(TASK INPUTS begins)
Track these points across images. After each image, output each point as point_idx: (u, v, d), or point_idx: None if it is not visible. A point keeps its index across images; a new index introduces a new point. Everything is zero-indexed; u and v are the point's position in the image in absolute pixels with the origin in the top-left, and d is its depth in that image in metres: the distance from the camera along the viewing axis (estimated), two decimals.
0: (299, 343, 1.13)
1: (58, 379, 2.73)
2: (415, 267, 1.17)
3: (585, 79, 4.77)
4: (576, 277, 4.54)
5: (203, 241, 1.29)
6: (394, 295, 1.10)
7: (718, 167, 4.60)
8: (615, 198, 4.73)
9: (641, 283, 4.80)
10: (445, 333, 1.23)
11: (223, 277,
(TASK INPUTS ends)
(TASK INPUTS begins)
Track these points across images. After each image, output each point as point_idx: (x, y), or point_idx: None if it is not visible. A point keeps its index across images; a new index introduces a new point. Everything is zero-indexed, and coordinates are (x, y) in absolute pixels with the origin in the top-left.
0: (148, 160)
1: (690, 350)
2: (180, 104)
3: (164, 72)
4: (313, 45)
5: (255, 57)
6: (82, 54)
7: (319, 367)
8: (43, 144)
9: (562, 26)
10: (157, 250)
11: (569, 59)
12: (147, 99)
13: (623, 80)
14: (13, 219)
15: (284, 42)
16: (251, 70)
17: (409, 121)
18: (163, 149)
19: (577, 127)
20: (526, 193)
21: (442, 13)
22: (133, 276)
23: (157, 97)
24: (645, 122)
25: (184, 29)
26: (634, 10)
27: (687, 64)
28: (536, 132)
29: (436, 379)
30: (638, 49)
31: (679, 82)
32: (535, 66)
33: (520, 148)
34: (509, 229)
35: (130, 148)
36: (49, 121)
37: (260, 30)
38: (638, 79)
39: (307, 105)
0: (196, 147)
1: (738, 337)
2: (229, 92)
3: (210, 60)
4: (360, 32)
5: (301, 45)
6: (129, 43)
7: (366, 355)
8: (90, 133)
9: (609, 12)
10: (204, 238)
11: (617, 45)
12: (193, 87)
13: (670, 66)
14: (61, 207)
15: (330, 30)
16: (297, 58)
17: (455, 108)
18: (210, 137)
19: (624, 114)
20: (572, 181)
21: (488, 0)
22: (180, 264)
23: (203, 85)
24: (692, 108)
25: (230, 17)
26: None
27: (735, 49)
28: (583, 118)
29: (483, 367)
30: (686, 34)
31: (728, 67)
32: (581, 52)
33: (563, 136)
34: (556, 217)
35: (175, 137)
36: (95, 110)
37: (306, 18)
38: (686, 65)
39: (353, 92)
(TASK INPUTS ends)
ASSIGNED TASK. Set down, unchanged, only those lines above that fall between the line with "2: (180, 104)" and the line with "38: (638, 79)", the two end lines included.

RESULT.
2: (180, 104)
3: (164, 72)
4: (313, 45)
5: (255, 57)
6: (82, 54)
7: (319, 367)
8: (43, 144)
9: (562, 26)
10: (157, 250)
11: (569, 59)
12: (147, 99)
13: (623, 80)
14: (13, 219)
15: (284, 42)
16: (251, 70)
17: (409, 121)
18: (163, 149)
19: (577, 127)
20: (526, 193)
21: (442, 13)
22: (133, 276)
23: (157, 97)
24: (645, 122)
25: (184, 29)
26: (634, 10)
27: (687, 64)
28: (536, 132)
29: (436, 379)
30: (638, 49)
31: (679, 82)
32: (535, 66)
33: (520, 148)
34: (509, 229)
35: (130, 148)
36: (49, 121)
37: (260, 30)
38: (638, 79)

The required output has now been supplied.